* **What to do**:
Exact copies of the records below are needed, free of pictures.

* **Material for this task**:
- - - - - - -
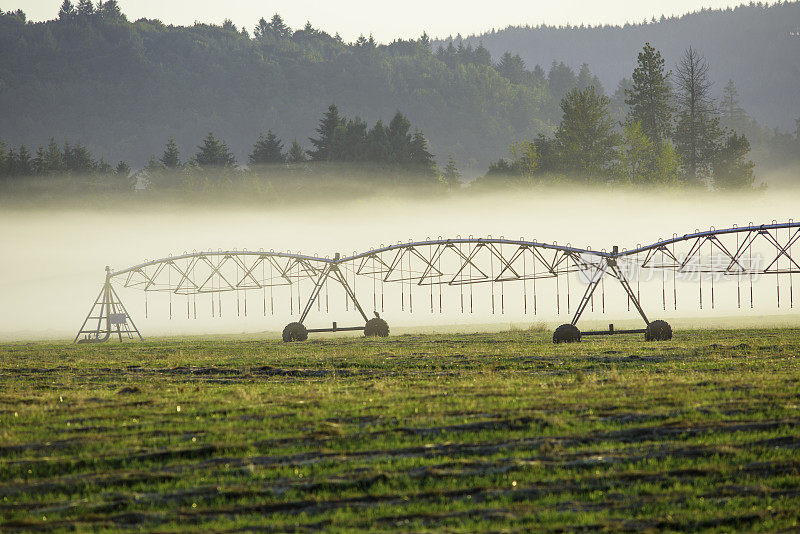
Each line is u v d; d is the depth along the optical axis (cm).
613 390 11856
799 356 16975
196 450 8450
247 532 6156
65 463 8088
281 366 18838
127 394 13562
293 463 7956
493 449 8275
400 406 10888
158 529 6269
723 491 6894
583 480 7250
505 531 6062
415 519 6381
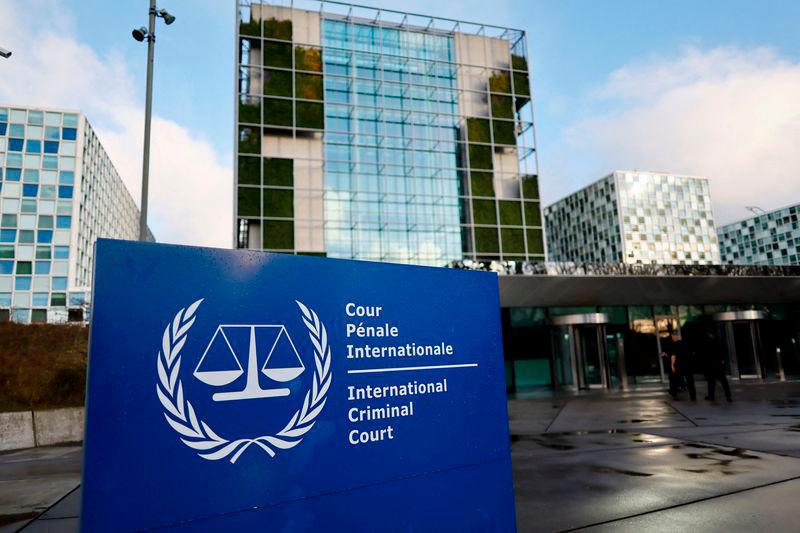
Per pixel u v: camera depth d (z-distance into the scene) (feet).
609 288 67.87
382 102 142.92
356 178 136.56
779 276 72.69
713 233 435.94
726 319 67.31
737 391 51.37
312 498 9.04
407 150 143.13
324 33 141.38
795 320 76.84
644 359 70.69
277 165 130.00
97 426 7.18
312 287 9.61
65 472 23.12
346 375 9.81
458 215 144.77
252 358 8.68
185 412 7.92
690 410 37.42
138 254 7.82
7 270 273.54
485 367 12.23
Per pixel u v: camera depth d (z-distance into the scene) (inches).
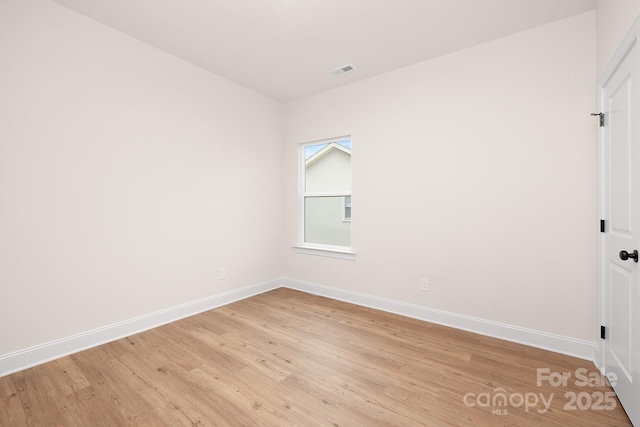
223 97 132.0
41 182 82.5
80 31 89.2
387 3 82.9
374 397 67.9
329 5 84.1
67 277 87.7
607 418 61.1
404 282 120.3
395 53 109.7
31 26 80.2
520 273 95.6
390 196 123.6
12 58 77.2
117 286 98.7
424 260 115.0
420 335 101.3
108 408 63.8
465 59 105.2
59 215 86.0
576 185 86.7
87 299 91.8
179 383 73.0
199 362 83.0
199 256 123.7
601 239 78.2
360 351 89.8
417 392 69.8
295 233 159.6
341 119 139.2
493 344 94.5
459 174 106.7
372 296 129.3
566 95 87.8
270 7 85.2
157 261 109.5
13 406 64.4
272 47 107.0
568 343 87.6
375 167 128.0
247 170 143.7
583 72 85.4
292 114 158.6
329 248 146.4
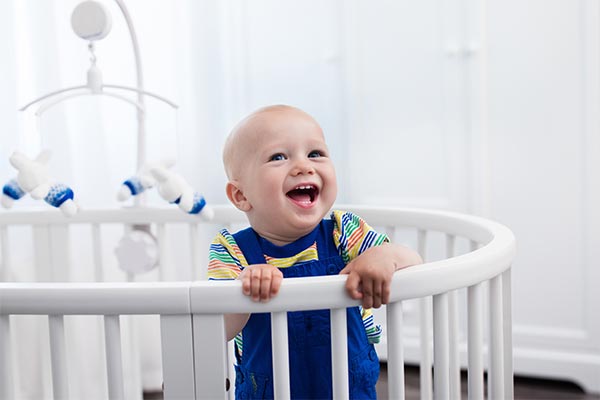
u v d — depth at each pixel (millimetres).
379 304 644
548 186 1676
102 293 631
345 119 1838
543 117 1664
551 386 1734
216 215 1267
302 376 849
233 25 1894
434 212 1070
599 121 1615
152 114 1793
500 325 770
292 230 869
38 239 1302
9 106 1528
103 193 1719
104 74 1743
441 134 1756
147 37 1784
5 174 1529
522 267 1718
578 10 1612
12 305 643
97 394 1669
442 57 1736
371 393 907
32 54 1594
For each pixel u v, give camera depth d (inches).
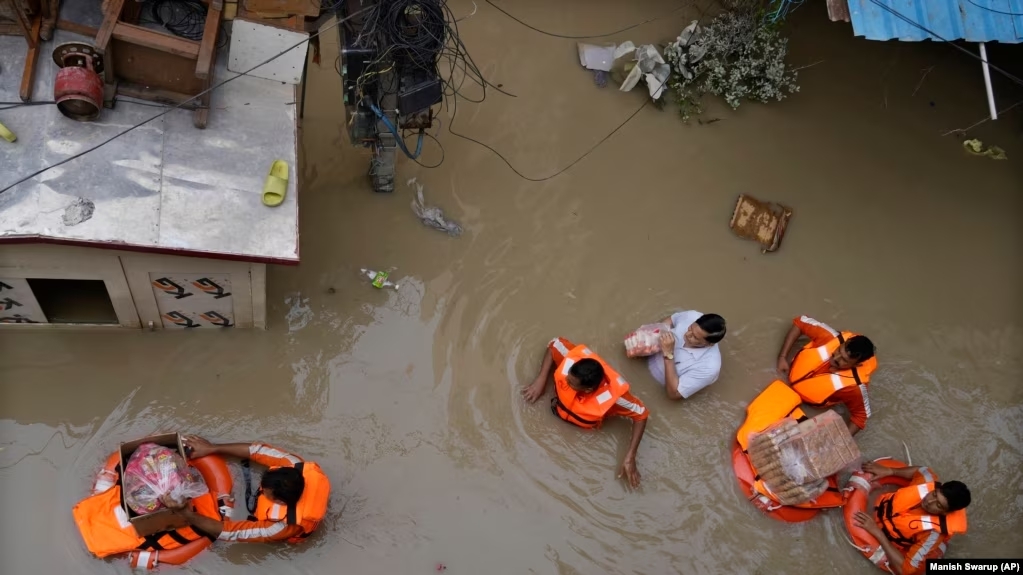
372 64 203.0
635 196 270.5
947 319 261.9
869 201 283.6
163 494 177.6
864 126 300.5
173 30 195.6
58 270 192.7
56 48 184.7
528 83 286.8
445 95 277.6
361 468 210.8
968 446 238.5
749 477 221.9
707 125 290.7
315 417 216.2
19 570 185.3
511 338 237.0
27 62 187.6
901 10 235.1
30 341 213.8
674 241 263.9
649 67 288.7
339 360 225.3
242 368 219.8
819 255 269.6
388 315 234.4
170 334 221.1
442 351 231.6
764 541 215.9
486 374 229.9
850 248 272.5
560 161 273.0
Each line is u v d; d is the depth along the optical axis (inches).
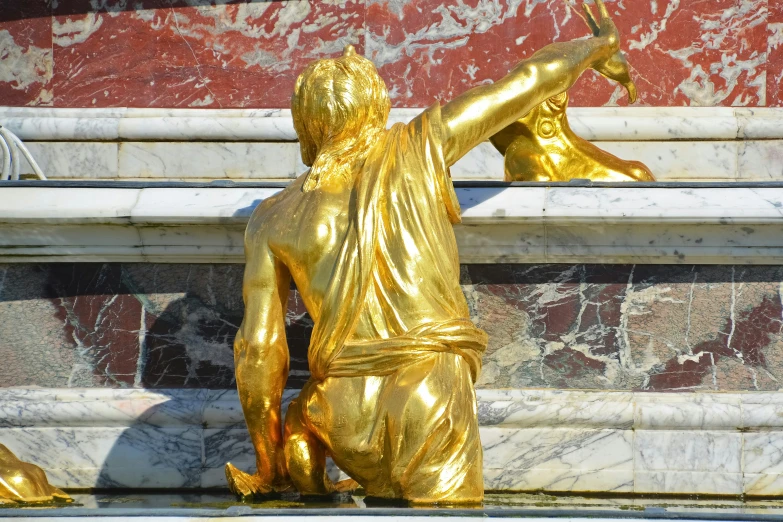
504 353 507.5
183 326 522.6
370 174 430.0
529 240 502.9
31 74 797.9
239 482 434.0
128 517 356.2
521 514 346.3
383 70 787.4
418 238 421.7
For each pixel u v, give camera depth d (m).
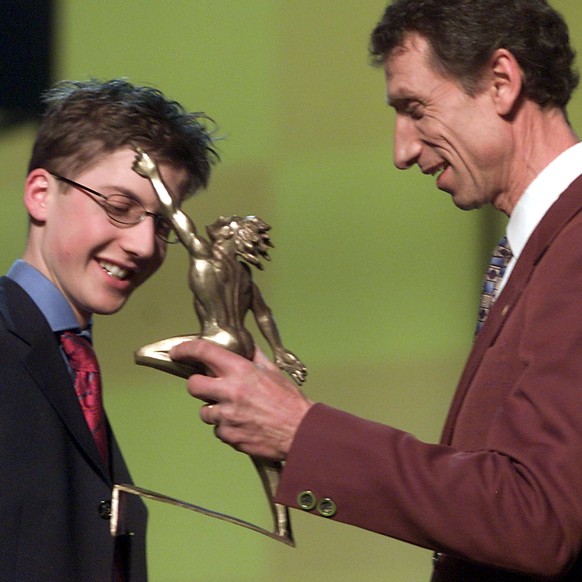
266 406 4.82
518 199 5.37
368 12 12.16
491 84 5.25
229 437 4.89
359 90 12.20
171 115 6.30
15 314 5.98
- - - - - - -
* **Solution to this exercise**:
Each line is u v d; d is the depth along the optical axis (cm).
613 390 11856
799 356 16975
196 450 8450
247 532 6156
65 463 8088
281 366 18838
127 394 13562
293 463 7956
493 449 8275
400 406 10888
158 529 6269
723 491 6894
583 480 7250
505 531 6062
415 519 6381
Per pixel u v: camera depth d (z-distance into the scene) (feet).
609 288 67.87
382 102 142.92
356 178 136.56
779 276 72.69
713 233 435.94
726 319 67.31
737 391 51.37
312 498 9.04
407 150 143.13
324 33 141.38
795 320 76.84
644 359 70.69
277 165 130.00
97 426 7.18
312 287 9.61
65 472 23.12
346 375 9.81
458 215 144.77
252 358 8.68
185 412 7.92
690 410 37.42
138 254 7.82
7 270 273.54
485 367 12.23
Per pixel u v: camera depth d (z-distance into the scene) (inches).
223 97 132.0
41 182 82.5
80 31 89.2
387 3 82.9
374 397 67.9
329 5 84.1
67 277 87.7
607 418 61.1
404 282 120.3
395 53 109.7
31 26 80.2
520 273 95.6
390 196 123.6
12 58 77.2
117 286 98.7
424 260 115.0
420 335 101.3
108 408 63.8
465 59 105.2
59 215 86.0
576 185 86.7
87 299 91.8
179 383 73.0
199 362 83.0
199 256 123.7
601 239 78.2
360 351 89.8
417 392 69.8
295 233 159.6
341 119 139.2
493 344 94.5
459 174 106.7
372 296 129.3
566 95 87.8
270 7 85.2
157 261 109.5
13 406 64.4
272 47 107.0
568 343 87.6
375 167 128.0
247 170 143.7
583 72 85.4
292 114 158.6
329 248 146.4
u v d — depth at each pixel (millimetres).
379 304 644
548 186 1676
102 293 631
345 119 1838
543 117 1664
551 386 1734
216 215 1267
302 376 849
233 25 1894
434 212 1070
599 121 1615
152 114 1793
500 325 770
292 230 869
38 239 1302
9 106 1528
103 193 1719
104 74 1743
441 134 1756
147 37 1784
5 174 1529
522 267 1718
578 10 1612
12 305 643
97 394 1669
442 57 1736
371 393 907
32 54 1594
For each pixel u v, give camera depth d (inches).
372 64 203.0
635 196 270.5
947 319 261.9
869 201 283.6
163 494 177.6
864 126 300.5
173 30 195.6
58 270 192.7
56 48 184.7
528 83 286.8
445 95 277.6
361 468 210.8
968 446 238.5
749 477 221.9
707 125 290.7
315 417 216.2
19 570 185.3
511 338 237.0
27 62 187.6
901 10 235.1
30 341 213.8
674 241 263.9
649 67 288.7
339 360 225.3
242 368 219.8
819 255 269.6
388 315 234.4
170 334 221.1
442 351 231.6
764 541 215.9
486 374 229.9
850 248 272.5
560 161 273.0
Each line is u v d; d is the depth along the optical axis (inches).
504 353 507.5
183 326 522.6
370 174 430.0
529 240 502.9
31 74 797.9
239 482 434.0
128 517 356.2
521 514 346.3
383 70 787.4
418 238 421.7
For each pixel u v, give camera depth d (m).
266 406 4.82
518 199 5.37
368 12 12.16
491 84 5.25
229 437 4.89
359 90 12.20
171 115 6.30
15 314 5.98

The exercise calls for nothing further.